To try out Talend Open Studio in a Data Mart scenario, I put together a small project based on converting a spreadsheet of revenues for the Frederick Country (Maryland, US) school system into a dimensionally-modeled data mart.

I first formed a spreadsheet based on PDF reports posted on the school system's web site.  Each year, the PDFs reported actual revenues and their sources.  I left the expenses off for now.  I copied the values from each year into a column of the spreadsheet.  I didn't attempt to normalize any of the revenue sources since they are all from the same school system.  Here is a copy of the spreadsheet: FCPS Revenues.

The target data model is dimensional.  This means that each focal point of analysis -- year, school system, and revenue source -- will have a row in a dimension (a table).  A fact table contains the actual revenue value (a U.S. dollar amount).  The fact table will refer to the dimensions. The data model is presented below.

Dimensional Data Model for FCPS Revenues
I'll next create a Talend Open Studio Job for loading the spreadsheet into the data mart.  My focus will be on the rules and data transformations rather than the file processing (for now).
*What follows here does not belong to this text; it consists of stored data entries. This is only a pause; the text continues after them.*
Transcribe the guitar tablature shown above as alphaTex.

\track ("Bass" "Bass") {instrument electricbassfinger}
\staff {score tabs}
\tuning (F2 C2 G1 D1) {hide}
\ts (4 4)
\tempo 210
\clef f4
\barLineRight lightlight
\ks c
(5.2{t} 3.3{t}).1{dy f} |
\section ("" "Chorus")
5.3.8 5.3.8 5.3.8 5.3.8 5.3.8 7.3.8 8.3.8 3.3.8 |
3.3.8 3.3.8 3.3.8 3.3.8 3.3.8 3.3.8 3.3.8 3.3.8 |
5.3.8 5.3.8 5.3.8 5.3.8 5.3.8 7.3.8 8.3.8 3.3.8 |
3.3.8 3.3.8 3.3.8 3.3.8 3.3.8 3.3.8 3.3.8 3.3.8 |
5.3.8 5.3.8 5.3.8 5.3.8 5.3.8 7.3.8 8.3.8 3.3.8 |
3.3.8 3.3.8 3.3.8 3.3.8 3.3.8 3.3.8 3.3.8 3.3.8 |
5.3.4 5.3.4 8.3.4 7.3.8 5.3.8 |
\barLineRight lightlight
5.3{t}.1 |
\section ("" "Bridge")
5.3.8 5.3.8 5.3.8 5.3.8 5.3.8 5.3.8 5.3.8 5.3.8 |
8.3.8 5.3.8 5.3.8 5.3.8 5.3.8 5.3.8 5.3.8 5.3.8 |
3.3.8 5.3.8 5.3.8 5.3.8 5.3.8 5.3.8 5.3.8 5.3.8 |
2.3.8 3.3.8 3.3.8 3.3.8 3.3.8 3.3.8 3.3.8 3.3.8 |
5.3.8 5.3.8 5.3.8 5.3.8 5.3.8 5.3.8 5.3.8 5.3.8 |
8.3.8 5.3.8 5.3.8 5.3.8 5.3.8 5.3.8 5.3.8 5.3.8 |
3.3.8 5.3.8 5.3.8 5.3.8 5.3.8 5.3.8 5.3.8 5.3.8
Here is a data dictionary describing the tables.
  • SR_DIM_SYSTEM.  A governmental school system.  A REVENUE must be reported by just one other SYSTEM.  A SYSTEM may report one or more REVENUES.
  • SR_DIM_YEAR.  A fiscal year.  A YEAR may record one or more REVENUES.  A REVENUE must be recorded by just one other YEAR.
  • SR_DIM_REVENUE_SOURCE.  A line item in the revenue summary.  A REVENUE_SOURCE may classify one or more REVENUES.  A REVENUE must be classified by just one other REVENUE_SOURCE.
  • SR_FACT_REVENUE. A value for the REVENUE.
The dimensions are Kimball Type 1 ("upsert") dimensions.

While useful for personal productivity, previous tutorials showed simple cases of loading an Excel file into a MySQL table or converting a text file to JSON.  Integration tools become far more beneficial with more substantive data work.  This spreadsheet and E-R diagram are the basis for a more significant example.